The Ancient Egyptians believed in animal-worship. The Egyptian cats was sacred throughout the whole of Egypt, and woe to the man who injured them! Cats were not only protected by the people but also by the law. If a human killed a feline, either intentionally or unintentionally, the person was sentenced to death. A Roman delegate who accidentally caused the death of a cat was immediately lynched by the enraged populace. In any house where a cat or a dog died, the inmates were expected to mourn for them as for a relation. Both cats and the other sacred animals were carefully embalmed after death, and their bodies were interred in sacred cemeteries.
History of Ancient Egyptian Cats
The domestication of Ancient Egyptian cats is believed to date as far back as 3000BC. The first domesticated Egyptian cats in Egypt were used for warding off snakes and rodents. There are two species of cats which are native to Egypt are as follows:
- Felis chaus - the tan colored swamp or jungle cat
- Felis silvestris libyca - the African wild cat
The Egyptian Cat becomes a God
However, with the popularity of animal worship, the cat became more to the Egyptians than just a normal animal and amulets were worn showing cats as protection against everyday problems. Cats then began to appear as coffin decorations. Cats were said to accompany the Sun God on the descent into the Underworld at every dusk of the day and the feline then became associated with the daughters of the Sun God. The cat then became a god. The earliest feline goddess recorded was called Mafdet and is described in the Pyramid Texts as killing a serpent with her claws but the most famous goddess associated with felines was the goddess Bastet.
The Egyptian Cat God - the Goddess Bastet (aka Bast) and the Goddess Sekmet
The history of the Egyptian cat god achieved cult status due to the rise of the city of Bubastis in the eastern Delta during the 22nd dynasty. The goddess adopted by the city was Bastet who was depicted with the body of a woman and the head of a cat, or lioness. The symbols of the Egyptian cat goddess Bastet were the cat, lioness, sistrum and Udjat (the Eye of Horus). The feline goddess Bastet was worshipped as the life giving god of fire, cats, the home and pregnant women.
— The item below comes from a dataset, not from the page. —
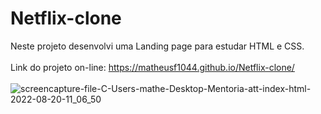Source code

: # Netflix-clone
Neste projeto desenvolvi uma Landing page para estudar HTML e CSS. <br><br>
Link do projeto on-line: https://matheusf1044.github.io/Netflix-clone/ <br><br>
![screencapture-file-C-Users-mathe-Desktop-Mentoria-att-index-html-2022-08-20-11_06_50](https://user-images.githubusercontent.com/80286099/185753402-c584a45d-f80b-4e57-87b7-127751bdcf81.png)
In Egyptian religion the evil counterpart of Bastet was the goddess Sekhmet who represented the destructive force of the feline and worshipped as the goddess of war and pestilence.
The Cat in Ancient Egyptian History
Cats in Ancient Egyptian History was worshipped as a goddess during the periods associated with animal cults. Every home in Bubastis would have a small shrine to the goddess Bastet as a protector of the home. Temples were built in honor of Bastet and the forms of worship included burying mummified cats in her honor in a massive cat cemetery near the temple. The death of a feline was treated seriously by these Ancient Egyptians. When a cat died the members of the family would shave off their eyebrows as a sign of mourning. Arrangements would then be made for the dead animal to be embalmed and mummified and then buried.
Egyptian Cat Mummies
The process of mummification was extended to cats in Ancient Egypt. The process of mummification included:
- Removal of the Organs, except the heart
- The body was dried out using Natron salt and packed with sand
- The Greek historian, Diodorus recorded that "Cedar oil and such spices as have the quality of imparting a pleasant odour and of preserving the body for a long time, they lay it away in a consecrated tomb."
- The body of the feline was placed in a sitting position with with the forelegs lying down the front and the hind legs drawn up beside the pelvis
- The body of the feline was elaborately wrapped
- Facial details or decorations were painted on the wrappings as it was important that the mummy's head should resemble a living cat
The Cat Cult in Ancient Egyptian History
The cult of the cat and the goddess Bastet changed over the years and cats began to be raised for the specific purpose as offerings to the goddess. Cat mummies were sold to people and these would be left at the temple as an offering to the god. This change led to the killing of hundreds of thousands of Egyptian cats.